Powerful, precise, high-resolution 3D imaging for advanced microscopy using diffraction limited low resolution optical signals
Comprehensive enhancements made by researchers at the University of Central Florida improve imaging function and resolution beyond the diffraction limit of current systems. This new system combines existing imaging techniques – measuring birefringence, profilometry, confocal microscopy, and spectral microscopy – creating one system that implements the multiple methods simultaneously. This unique combination allows for unparalleled measurement of samples not previously possible while achieving high-resolution 3D imaging, by exceeding the classical diffraction limit using novel opto-mechanical techniques and software to enhance the resolution. This is particularly beneficial in bioimaging applications where samples can be observed with non-destructive optical imaging, keeping the cell alive while measuring the sample with greater clarity and resolution than existing techniques, including internal cell structures. The innovation can also be applied to liquid lens apparatuses for stabilization and reduced imaging aberration.
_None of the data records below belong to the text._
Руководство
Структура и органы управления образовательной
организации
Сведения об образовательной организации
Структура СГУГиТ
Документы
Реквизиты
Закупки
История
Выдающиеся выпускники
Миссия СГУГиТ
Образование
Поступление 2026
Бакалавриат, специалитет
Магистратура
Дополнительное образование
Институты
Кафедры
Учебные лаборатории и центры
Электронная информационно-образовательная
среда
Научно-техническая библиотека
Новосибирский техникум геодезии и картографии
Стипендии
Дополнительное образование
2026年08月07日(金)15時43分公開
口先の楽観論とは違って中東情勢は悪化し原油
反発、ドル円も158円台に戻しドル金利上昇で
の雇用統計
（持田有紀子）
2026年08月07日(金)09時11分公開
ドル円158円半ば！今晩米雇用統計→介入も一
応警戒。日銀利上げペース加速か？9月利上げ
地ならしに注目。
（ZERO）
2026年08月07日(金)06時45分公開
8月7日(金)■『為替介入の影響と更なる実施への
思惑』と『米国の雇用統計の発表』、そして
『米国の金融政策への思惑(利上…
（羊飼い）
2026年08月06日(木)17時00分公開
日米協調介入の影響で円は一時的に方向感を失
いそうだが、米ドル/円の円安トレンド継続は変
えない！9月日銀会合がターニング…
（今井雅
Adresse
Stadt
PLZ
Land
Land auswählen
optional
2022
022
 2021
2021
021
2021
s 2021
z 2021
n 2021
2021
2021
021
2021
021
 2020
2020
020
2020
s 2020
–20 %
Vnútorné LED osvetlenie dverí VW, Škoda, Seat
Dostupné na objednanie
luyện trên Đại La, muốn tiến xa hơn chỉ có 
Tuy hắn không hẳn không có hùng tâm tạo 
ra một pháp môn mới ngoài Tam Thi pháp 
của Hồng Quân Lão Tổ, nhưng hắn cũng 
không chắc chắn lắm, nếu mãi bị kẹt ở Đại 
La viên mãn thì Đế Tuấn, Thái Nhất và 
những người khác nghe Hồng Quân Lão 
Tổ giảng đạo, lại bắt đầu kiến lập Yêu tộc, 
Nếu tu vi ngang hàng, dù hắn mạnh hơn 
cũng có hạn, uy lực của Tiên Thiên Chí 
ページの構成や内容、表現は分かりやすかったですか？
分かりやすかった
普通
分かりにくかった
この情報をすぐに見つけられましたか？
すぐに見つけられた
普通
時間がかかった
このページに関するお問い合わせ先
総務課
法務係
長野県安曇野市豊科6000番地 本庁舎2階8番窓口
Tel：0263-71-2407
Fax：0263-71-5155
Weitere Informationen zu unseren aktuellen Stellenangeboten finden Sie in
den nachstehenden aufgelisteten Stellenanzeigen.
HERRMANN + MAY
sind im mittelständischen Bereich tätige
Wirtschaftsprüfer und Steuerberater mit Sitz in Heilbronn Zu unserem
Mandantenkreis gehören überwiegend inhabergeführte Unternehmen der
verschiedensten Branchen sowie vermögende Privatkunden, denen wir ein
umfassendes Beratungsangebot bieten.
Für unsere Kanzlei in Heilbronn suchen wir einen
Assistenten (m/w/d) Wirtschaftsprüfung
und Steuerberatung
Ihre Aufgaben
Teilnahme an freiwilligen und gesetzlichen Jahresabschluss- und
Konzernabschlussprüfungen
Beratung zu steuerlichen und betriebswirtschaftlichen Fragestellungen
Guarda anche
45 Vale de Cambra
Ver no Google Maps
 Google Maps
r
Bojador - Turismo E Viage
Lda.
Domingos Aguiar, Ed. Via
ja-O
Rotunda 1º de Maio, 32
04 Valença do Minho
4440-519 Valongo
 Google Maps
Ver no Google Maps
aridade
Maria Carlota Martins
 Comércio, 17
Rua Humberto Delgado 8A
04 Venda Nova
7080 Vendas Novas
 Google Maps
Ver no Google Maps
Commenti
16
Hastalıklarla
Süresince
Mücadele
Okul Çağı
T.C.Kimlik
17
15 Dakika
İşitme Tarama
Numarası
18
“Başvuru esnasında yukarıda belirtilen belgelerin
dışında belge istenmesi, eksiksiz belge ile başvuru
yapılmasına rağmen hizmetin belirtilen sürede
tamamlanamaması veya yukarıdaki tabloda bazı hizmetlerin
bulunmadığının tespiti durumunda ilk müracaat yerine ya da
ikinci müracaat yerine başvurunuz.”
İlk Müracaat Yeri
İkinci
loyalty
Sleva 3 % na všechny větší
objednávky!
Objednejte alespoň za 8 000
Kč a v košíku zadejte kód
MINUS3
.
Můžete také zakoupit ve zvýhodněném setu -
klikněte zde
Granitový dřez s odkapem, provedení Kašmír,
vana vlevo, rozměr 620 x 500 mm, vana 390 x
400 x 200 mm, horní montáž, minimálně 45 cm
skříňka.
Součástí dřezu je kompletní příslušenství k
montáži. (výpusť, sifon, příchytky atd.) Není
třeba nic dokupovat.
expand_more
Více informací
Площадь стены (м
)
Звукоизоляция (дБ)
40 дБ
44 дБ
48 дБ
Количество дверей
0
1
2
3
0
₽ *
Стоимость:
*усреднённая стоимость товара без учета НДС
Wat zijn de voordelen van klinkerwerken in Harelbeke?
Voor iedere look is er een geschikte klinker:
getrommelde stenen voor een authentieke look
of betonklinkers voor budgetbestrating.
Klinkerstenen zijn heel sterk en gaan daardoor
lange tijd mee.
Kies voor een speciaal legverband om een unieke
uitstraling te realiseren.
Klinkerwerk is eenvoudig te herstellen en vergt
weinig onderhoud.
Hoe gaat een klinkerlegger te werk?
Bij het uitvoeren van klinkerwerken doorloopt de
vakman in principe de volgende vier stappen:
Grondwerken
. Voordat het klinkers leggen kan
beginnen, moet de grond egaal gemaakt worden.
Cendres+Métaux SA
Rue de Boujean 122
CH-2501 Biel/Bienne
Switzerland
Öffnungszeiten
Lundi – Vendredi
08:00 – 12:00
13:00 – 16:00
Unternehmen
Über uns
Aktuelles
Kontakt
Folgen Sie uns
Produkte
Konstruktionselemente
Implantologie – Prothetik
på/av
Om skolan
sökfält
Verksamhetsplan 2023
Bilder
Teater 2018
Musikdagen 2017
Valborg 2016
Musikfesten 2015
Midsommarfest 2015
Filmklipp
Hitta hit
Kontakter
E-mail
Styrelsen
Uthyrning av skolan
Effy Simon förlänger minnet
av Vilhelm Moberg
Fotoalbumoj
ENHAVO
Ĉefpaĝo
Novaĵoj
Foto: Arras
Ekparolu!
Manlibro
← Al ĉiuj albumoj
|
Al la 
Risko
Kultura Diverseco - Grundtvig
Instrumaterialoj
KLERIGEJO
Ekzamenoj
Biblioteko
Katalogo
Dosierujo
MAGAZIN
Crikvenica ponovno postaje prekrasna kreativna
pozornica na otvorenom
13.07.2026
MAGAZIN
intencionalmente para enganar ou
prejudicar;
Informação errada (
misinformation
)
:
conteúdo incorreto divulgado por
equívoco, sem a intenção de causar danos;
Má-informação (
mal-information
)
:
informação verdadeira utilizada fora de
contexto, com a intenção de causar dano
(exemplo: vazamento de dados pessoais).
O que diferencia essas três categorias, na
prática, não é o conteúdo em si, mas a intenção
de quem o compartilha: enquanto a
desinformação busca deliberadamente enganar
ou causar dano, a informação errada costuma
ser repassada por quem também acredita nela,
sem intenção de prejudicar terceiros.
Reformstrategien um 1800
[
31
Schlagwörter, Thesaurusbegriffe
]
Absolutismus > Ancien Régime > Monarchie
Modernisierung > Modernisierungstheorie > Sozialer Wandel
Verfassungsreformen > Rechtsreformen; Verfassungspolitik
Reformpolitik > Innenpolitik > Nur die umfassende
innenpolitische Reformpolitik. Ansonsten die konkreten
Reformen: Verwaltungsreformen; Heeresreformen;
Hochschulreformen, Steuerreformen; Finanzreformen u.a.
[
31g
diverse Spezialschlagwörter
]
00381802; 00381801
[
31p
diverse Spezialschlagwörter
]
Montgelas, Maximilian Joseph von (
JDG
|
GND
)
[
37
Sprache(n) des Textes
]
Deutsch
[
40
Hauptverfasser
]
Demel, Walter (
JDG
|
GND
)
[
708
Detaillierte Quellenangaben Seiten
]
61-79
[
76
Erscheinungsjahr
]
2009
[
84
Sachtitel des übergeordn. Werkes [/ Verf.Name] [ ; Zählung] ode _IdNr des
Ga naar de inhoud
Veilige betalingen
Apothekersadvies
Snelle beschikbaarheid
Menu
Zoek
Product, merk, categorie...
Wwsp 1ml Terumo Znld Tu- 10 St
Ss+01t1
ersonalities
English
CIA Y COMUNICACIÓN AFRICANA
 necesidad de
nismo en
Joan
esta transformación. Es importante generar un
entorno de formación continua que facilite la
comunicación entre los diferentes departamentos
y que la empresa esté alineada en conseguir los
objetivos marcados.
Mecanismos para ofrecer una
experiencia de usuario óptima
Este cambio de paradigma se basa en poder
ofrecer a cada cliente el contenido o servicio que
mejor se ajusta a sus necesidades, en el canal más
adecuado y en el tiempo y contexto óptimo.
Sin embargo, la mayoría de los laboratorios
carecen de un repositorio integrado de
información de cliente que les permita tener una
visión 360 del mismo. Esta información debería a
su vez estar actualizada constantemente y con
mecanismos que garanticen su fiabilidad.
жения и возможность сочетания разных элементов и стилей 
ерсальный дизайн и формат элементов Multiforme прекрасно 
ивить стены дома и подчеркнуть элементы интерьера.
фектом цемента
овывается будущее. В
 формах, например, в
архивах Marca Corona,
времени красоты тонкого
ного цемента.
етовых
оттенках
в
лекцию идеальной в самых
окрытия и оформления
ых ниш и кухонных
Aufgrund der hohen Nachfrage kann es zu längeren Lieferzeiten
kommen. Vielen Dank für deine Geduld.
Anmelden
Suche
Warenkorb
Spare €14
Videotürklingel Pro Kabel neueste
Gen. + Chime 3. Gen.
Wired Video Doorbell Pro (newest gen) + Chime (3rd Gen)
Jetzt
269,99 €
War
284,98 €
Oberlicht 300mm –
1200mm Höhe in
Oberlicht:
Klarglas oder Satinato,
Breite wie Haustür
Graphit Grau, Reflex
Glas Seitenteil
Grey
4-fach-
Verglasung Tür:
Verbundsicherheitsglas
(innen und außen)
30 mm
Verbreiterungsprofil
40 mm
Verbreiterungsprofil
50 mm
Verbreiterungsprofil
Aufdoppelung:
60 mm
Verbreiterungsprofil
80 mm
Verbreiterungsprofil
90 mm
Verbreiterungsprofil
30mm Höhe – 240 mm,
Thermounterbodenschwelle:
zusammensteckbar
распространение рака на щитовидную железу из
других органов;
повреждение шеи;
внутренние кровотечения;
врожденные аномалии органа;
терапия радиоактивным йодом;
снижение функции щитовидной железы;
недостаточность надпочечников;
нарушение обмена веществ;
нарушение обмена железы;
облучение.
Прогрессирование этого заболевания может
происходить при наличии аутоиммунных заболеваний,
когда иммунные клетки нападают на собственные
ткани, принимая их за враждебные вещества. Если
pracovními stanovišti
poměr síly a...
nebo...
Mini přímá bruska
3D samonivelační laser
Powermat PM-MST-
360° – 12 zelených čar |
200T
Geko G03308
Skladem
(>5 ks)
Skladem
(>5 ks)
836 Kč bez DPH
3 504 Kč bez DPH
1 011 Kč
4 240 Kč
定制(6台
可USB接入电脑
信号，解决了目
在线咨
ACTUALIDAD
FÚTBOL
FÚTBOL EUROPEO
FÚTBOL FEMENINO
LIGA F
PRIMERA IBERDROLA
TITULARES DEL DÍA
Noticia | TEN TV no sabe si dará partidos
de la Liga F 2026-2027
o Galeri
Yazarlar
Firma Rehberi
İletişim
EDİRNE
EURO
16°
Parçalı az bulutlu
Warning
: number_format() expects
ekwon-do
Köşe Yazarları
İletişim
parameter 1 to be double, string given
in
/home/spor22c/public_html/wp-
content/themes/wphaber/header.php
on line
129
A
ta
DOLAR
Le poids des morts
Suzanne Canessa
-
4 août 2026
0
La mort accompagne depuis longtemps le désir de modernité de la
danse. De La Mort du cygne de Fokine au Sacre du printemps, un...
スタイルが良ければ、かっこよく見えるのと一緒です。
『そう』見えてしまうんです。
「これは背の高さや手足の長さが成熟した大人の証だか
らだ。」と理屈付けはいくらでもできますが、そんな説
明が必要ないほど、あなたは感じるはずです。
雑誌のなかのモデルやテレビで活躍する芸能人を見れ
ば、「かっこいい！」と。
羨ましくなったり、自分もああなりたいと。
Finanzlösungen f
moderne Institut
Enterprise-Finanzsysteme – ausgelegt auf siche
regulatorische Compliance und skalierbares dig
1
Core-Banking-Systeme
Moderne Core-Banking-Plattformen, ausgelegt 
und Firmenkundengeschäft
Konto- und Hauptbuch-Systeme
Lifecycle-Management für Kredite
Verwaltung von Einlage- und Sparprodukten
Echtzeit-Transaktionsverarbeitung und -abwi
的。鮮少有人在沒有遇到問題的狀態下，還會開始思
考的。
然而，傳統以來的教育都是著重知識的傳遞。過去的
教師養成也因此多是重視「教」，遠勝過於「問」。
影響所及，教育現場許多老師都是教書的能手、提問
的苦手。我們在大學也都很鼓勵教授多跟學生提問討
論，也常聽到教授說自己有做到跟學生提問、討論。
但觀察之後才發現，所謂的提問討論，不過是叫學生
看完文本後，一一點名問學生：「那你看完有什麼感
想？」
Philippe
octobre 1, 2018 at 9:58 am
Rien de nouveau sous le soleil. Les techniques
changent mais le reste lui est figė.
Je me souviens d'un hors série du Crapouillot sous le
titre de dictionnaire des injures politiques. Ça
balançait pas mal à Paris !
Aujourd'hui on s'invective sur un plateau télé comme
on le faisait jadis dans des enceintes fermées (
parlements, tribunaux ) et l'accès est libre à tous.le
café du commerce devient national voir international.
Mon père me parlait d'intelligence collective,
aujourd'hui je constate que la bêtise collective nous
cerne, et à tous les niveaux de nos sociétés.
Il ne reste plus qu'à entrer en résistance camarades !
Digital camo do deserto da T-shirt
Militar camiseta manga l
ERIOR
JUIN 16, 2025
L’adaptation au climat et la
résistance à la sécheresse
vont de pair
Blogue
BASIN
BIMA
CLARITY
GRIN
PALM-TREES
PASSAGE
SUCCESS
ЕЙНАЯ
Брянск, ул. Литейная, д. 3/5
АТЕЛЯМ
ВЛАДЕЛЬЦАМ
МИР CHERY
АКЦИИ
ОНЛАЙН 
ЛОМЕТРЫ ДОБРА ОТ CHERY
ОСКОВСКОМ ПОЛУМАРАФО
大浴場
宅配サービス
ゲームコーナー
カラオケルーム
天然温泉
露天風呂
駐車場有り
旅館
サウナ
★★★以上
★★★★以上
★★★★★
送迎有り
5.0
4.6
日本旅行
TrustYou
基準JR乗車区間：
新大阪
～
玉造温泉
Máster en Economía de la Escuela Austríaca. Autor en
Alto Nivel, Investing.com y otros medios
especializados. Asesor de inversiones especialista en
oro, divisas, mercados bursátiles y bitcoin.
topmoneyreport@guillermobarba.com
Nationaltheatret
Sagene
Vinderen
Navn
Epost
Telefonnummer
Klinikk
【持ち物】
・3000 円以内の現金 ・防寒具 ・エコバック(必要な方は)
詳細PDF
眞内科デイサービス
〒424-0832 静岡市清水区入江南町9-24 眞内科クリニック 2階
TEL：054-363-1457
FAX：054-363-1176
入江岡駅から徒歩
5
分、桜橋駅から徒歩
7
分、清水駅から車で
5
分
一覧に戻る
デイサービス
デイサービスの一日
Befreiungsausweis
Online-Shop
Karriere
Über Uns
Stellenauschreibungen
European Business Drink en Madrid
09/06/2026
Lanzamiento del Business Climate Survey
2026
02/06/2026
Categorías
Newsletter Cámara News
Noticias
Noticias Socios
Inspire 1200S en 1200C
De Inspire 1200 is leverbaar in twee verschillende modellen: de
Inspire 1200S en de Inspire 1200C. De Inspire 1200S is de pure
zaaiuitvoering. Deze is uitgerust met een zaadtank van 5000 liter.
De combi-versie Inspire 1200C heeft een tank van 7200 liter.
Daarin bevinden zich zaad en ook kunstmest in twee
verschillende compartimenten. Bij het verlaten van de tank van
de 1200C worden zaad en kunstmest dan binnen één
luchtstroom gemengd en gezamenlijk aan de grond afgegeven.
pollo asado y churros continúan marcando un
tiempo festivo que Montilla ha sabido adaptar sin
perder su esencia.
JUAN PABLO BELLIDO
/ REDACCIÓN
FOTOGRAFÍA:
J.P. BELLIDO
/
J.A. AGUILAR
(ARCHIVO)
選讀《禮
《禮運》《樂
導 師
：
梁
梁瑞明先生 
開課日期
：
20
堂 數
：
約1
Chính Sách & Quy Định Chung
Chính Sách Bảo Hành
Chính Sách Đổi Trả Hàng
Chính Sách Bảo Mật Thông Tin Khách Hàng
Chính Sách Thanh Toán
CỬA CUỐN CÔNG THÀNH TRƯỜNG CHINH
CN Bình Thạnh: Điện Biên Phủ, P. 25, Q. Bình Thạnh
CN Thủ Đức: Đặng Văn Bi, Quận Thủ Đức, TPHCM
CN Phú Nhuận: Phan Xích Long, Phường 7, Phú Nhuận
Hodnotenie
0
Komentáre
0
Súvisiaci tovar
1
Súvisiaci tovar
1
High-resolution 3D imaging is obtained by interpolating separate images taken of an object on each of its axes. The object is rotated and flipped in 90 degree increments, or the angle of illumination is rotated and flipped to achieve the individual 2D images. The interpolation process is applied to any 3D wave-based imager, including ones using electromagnetic waves and ultrasonic waves. The computational algorithms have been fully developed, tested, and implemented on a prototype device. The range of additional features, including measurement of birefringence, profilometry, confocal microscopy, and spectral microscopy can be combined in the form of a multi-function microscope for comprehensive imaging at high resolution.
- Multi-function microscopy
- High-resolution imaging
- 3D imaging
- Nanotechnology inspection